Germany Moves Toward Glyphosate Phase-out
06.09.2019 -
In a compromise agreement presented this week, Germany’s federal cabinet voted to curb the use of the controversial chemical glyphosate up to 2023, active ingredient in the equally controversial herbicide Roundup, and subsequently ban it. The government’s proposals will not be directly adopted as laws but will be implemented through a series of laws and ordinances over the coming months
The German decision follows months of wrangling between the Christian Democrat-led Agriculture ministry and the Social Democrat-led Environment Ministry – the same two ministries whose squabbles, under different ministers, resulted in the EU’s narrow reauthorization of the controversial herbicide chemical in 2017.
Up to now, agriculture minister, Julia Klöckner, has resisted efforts to ban glyphosate on grounds it is too soon to seek a ban, as the EU will not vote on its renewal before 2022. Ironically, the favorable 2017 vote that allowed a five-year reprieve for the chemical was cast by Germany as then-agriculture minister, Christian Schmidt, upstaged then-environment minister, Barbara Hendricks.
Germany’s remedy package for the environment, of which the glyphosate restrictions are part, is aimed primarily at protecting bees and insects. The country has seen a dramatic decline in insect populations, which many blame on the overuse of pesticides, and the research ministry has calculated that nearly a third of all animal and plant species should be considered endangered.

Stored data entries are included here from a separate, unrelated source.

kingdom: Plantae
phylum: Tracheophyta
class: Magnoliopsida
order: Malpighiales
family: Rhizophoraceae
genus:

To help progress the glyphosate phase-out, the Research ministry, which presented the insect protection plan together with the two other ministries, plans to free up annual funding of €100 million ($110 million) for insect protection measures and research.
Much of the additional funding would come from subsidies Germany receives from the EU. Up to now, the government has used around 4.5% of the subsidies to finance environmental protection measures; however, environment minister Svenja Schulze would like to see this rise to 6% by 2020.
When the EU’s renewal vote on glyphosate comes around again in three years, the European Parliament has given notice that it will press for a full ban. Austria has already banned the substance, the first EU country to do so. Some – in particular German industrial heavyweight Bayer, the world’s largest glyphosate producer – interpret the Commission’s vote to renew it as prohibiting individual member states from going it alone on a full ban.
France has banned the sale, distribution and use of glyphosate-containing herbicide Roundup Pro 365, and several French cities have also prohibited or restricted the use of agricultural products containing the chemical. French president, Emmanuel Macron, however, backed away from trying to push through a nationwide ban after facing the wrath of the country’s farmers
Although flagship company Bayer, which acquired Roundup with the $63 billion takeover of Monsanto in 2018, is now global leader not only in glyphosate but in agricultural chemicals generally, Germany is only a small consumer, with a share of less than 1%. Europe as a whole has a share of under 10%. The largest consumers of glyphosate are in the Americas.